She has cancer. Currently I am 41 and she is 83. I have no siblings. She weighs about 85 lb and had her stomach removed in her 40's. She's been losing weight for many years but the cancer isn't helping.
Since my dad died in 2001 I visit her once a week for 2-3 hours to help her with things. I have mowed her lawn, raked her leaves, and shoveled her driveway EVERY summer, EVERY fall, EVERY snow storm (and before he died as well). I've helped with all sorts of projects, fixing billing disputes, you name it.
She was accepted to a senior condo community earlier this year so since April through June I helped weed through a 3 floor house to donate, throw out, and pack everything as well as move it all over to the apt. She was diagnosed with cancer a few months ago, so I was going back and forth to the doctor with her numerous times a week since then as well as helping with unpacking since May as well.
Now that I have her apartment livable after nearly 7 months (still lots of stuff she won't part with but manageable) I feel like I can go back to one visit a week. Although I tell my mom if she needs anything I will help figure it out like giver her rides and go more days a week if necessary. I also have a home care worker coming 2 days a week.

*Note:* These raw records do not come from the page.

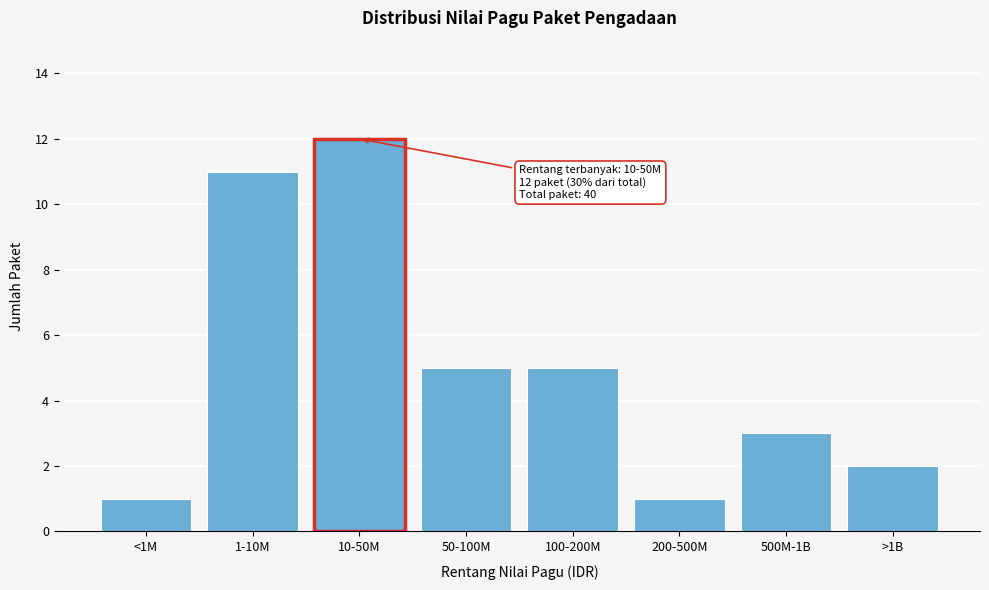

Reading left to right, transcribe all the data shown in this chart.

<1M=1	1-10M=11	10-50M=12	50-100M=5	100-200M=5	200-500M=1	500M-1B=3	>1B=2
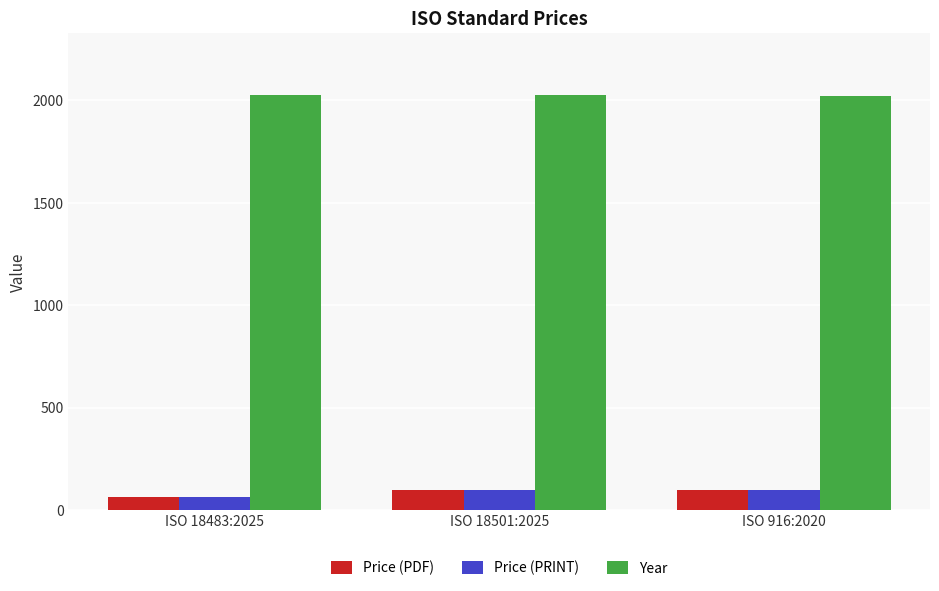

What is the label of the 3rd bar from the left?

ISO 916:2020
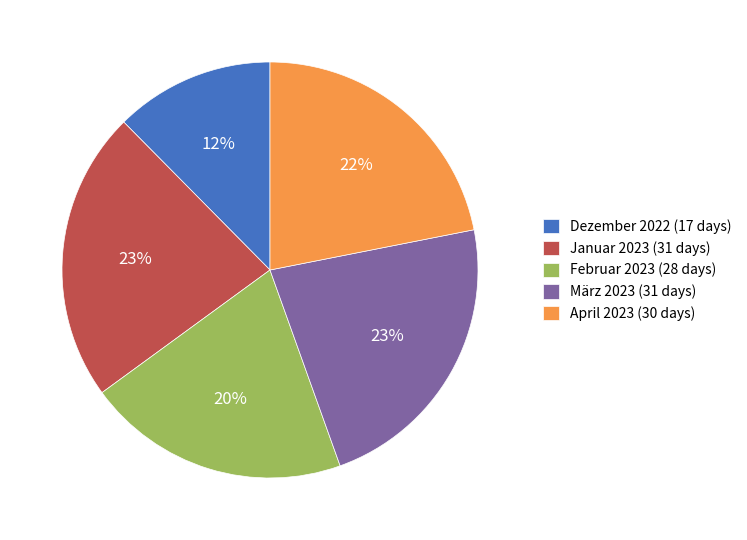

What is the smallest slice in the pie chart?

Dezember 2022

We get in little arguments here and there but today she really let into me saying I was selfish and I don't care about her. She says her friends will corroborate what she is telling me. She doesn't seem to have much common sense left. She told me I need to go to a psychiatrist. I'm not the type of guy to call all the time checking up on things, I show my love with my actions. I tell her if she has a problem or needs help to let me know and I will help her with it or the home care person can help. It's never good enough. She wants ME there numerous days and to call her all the time to check on her. Anything less and I'm a selfish horrible person. I told her I am not going to be her caretaker. I'm at the point where I don't think I will be going there any more at all. She has been miserable to spend time with for YEARS (not pleasant at all) and only complains to me the whole while I am with her. Most of the complaining is about ME, go figure. I can go on and on but that's the synopsys. Don't really think there is any answer to this I haven't thought of already. Just trying to get all this off my chest.